Garrison forgot his lunch, and didn't stay after school to lift weights so he needed to be picked up. Danny stayed to lift, because he's still not sure what next year holds for him regarding football and college, so he's trying to be prepared for his upcoming visit to meet the coaches and I don't even know what else. I just know it seems like a lot is hinging on it. No.... no stress there at all.
Just like there wasn't any stress when Danny called me to ask if someone else had picked Susannah up after school today (they hadn't) because he was there at her school to get her and she wasn't there. I know she's the fifth kid, but I still hate to think she wouldn't be where she's supposed to be! She did turn up, but it was a brief scary moment.
It's a funny thing about my family -- we eat. We're just kind of odd like that. So even though I'd rather be reading to Lily or bouncing Tessa or watching JR run through his repertoire of facial expressions, meals still need to be made. Laundry still needs to be done (extra laundry needs to be done!). Groceries need to be bought. And then more groceries. Every day. Because as soon as we get home from the grocery store, we're out of milk. Then somehow Valentine's Day has crept up on me again, like most holidays do in recent years, which necessitated an eleventh-hour run to Target for Corie and me, where I was compelled to spend many drooly minutes in the Choxie chocolate aisle, counting and re-counting how many people I was buying Valentine treats for. Oh, and by the way, Susannah needs to bring brownies to school. But that's okay because she gave me plenty of advance notice. Like eleven minutes.
I think about my life with Jim, and how it started out just the two of us, and now here we are at the center of this hurricane that our family has become. I told JR today, "This chaos is your family, darlin'. Welcome and get used to it."
You know, I wouldn't have it any other way.
Wednesday, January 23, 2008
looming things
The hand of the Lord was upon us when we got to the Seoul airport -- there's no two ways about it. The friendly United agent said, "today you get a free upgrade to business class." We still can't come up with any reason for it -- we just know it was exactly what Jim needed to recuperate from his cream cheese laxative/ ipecac misfortune. The bummer of the deal was that the upgrade was for the flight from Seoul to Tokyo, and not the flight from Tokyo to Chicago. But we were soaking in luxury for those two hours, baby. To the point that we really didn't even want to get off the plane when we landed.
So being home with that whole big thing behind me should leave me just serene and blissful.
You'd think.
But because this is me, I've got four or seven things just waiting in the wings -- ready to slip right into the role of The New Big Stresser.

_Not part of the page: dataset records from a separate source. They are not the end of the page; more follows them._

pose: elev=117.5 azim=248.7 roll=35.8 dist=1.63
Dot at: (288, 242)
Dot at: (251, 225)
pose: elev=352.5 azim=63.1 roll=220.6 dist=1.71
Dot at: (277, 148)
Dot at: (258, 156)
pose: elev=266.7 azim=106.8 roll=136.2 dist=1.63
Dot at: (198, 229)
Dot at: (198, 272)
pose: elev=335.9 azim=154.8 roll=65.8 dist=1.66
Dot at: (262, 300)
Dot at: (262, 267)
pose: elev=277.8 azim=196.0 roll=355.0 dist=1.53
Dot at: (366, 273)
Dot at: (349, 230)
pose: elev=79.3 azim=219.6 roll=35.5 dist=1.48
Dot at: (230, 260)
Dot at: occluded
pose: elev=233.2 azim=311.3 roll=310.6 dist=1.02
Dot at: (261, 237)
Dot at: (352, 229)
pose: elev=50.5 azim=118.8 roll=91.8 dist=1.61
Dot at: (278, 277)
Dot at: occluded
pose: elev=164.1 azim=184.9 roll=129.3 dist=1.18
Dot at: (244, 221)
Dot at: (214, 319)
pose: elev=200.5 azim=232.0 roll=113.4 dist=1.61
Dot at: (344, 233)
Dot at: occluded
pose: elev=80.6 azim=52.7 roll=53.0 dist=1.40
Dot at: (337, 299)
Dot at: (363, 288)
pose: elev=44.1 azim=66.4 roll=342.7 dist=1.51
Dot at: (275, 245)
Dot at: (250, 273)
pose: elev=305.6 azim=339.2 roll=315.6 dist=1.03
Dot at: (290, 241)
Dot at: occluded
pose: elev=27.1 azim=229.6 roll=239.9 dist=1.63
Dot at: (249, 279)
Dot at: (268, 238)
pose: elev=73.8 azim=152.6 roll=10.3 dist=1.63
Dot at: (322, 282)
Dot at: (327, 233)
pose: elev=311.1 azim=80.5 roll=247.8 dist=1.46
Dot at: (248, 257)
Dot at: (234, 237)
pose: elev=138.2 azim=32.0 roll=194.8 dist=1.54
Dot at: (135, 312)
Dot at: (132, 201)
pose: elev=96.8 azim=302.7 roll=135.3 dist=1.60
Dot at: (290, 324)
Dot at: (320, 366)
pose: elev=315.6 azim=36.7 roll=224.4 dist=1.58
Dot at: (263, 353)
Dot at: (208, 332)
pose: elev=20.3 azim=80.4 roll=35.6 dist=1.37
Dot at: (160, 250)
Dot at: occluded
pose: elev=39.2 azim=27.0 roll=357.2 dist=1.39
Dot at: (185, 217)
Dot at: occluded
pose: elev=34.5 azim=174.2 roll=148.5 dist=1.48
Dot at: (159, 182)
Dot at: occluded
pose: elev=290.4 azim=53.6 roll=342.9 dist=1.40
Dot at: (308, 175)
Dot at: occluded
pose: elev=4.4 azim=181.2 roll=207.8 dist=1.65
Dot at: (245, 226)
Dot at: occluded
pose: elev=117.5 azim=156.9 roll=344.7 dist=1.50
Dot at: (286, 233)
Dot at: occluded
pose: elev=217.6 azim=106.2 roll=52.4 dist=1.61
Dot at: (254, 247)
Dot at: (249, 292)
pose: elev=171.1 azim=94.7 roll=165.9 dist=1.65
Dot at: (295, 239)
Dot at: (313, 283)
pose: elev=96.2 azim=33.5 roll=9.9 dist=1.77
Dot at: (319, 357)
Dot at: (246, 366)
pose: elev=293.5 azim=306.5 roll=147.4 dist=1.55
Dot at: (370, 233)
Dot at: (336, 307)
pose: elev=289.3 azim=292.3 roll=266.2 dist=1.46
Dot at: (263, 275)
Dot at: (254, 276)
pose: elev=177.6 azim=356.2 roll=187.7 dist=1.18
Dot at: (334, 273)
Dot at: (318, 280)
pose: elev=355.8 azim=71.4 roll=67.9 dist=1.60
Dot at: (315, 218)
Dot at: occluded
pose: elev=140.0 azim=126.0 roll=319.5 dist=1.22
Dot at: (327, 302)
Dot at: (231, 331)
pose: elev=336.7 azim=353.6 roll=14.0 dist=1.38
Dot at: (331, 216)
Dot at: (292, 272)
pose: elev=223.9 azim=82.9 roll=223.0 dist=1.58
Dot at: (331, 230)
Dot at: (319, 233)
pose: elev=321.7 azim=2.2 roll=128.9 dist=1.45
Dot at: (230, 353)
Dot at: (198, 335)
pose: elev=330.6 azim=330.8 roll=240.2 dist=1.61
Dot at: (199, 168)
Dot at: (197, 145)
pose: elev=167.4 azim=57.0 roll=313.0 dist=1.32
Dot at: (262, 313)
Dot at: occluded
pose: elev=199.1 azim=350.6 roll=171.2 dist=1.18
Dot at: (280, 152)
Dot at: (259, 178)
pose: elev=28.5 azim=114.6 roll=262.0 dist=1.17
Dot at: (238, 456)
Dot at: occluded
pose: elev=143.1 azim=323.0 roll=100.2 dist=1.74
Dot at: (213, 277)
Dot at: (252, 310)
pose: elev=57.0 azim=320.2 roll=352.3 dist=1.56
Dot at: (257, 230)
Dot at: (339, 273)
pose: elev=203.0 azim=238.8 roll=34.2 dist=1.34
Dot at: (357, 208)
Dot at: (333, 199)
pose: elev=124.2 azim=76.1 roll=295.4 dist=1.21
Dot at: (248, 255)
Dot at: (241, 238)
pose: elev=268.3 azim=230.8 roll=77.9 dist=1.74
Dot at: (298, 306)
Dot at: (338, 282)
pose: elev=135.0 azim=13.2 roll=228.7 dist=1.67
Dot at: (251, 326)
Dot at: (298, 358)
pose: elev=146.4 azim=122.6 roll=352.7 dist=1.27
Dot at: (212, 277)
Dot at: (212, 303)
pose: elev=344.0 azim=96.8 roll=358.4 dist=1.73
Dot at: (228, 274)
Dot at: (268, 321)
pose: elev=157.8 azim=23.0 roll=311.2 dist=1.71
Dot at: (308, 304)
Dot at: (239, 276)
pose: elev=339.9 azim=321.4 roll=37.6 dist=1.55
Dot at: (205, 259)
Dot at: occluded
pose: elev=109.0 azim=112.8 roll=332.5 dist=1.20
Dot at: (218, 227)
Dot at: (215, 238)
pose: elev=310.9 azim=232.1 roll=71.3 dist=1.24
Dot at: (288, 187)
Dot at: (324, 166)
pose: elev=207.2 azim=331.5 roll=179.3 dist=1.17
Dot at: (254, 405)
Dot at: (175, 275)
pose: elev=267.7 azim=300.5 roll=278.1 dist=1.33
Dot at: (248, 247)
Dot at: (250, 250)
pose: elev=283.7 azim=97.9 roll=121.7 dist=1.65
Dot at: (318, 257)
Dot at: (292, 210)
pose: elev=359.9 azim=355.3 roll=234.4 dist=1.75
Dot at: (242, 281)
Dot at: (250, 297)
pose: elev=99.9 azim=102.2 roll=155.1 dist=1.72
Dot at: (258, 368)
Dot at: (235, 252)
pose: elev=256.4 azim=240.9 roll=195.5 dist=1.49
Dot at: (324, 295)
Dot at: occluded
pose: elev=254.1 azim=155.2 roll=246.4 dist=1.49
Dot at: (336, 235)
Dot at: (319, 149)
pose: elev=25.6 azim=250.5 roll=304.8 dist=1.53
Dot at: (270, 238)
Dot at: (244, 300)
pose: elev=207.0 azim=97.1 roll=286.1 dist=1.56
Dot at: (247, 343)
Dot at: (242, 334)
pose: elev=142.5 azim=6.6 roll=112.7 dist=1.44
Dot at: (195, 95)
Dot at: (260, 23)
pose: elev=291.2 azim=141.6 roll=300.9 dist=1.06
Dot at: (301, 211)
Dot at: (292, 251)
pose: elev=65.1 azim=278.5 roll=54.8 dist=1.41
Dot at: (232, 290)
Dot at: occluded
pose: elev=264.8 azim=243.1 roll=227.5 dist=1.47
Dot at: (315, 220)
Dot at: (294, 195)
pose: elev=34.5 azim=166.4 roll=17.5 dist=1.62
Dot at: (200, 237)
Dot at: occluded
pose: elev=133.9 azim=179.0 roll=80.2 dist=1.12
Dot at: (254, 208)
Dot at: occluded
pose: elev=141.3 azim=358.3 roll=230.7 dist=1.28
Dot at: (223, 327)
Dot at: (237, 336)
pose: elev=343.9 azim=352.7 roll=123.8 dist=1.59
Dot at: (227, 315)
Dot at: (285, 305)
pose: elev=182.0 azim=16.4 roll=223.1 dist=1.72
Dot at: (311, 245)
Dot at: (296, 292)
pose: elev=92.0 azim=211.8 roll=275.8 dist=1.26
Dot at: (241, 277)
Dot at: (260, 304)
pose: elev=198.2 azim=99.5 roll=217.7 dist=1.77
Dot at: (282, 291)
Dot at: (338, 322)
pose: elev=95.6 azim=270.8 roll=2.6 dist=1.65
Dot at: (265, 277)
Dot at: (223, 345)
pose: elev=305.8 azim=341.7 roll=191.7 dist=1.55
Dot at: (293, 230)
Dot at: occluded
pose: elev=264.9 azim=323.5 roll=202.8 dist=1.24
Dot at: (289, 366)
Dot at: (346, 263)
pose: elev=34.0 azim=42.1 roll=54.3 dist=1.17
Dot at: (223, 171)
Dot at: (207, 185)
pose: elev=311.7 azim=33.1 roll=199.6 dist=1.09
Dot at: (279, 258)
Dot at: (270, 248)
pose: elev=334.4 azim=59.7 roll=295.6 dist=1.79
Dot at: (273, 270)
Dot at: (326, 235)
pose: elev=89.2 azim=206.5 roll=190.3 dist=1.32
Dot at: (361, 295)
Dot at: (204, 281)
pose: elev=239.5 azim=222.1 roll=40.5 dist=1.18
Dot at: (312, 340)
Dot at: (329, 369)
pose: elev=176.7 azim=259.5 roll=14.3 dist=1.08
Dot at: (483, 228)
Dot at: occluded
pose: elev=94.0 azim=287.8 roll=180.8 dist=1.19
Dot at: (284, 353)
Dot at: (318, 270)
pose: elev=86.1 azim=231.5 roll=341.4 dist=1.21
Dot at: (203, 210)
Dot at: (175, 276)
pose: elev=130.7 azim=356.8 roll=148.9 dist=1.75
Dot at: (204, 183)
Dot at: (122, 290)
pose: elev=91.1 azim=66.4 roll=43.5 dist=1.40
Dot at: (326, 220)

Vying for the title currently are:
- putting away the last remnants of the Christmas plates, cups and such. I've been telling myself that the snowmen can stay up since it's still winter, but I really can't make a case for the red and green Waechtersbach mugs with the Santas and Christmas trees on them. I suppose I could pretend that we're waiting until the lunar new year, like they do in Korea.
- trying to get caught up on all the blogs I missed this past week. I am in pretty severe Pioneer Woman withdrawal right about now, but it's overwhelming thinking about how long it would take me to get up to date on her, Big Mama and Boo Mama.
- The Scrapbook. Which I've been shoving to the back burner since fall. First it was football season that I had to get past, then the holidays, then the marriage seminar, and now.....
- Our newest grandbaby, who is permitted to come any time now, just as soon as the baby clothes are washed, which makes me think of...
- the mountains of laundry that are decorating my usually meticulous laundry room.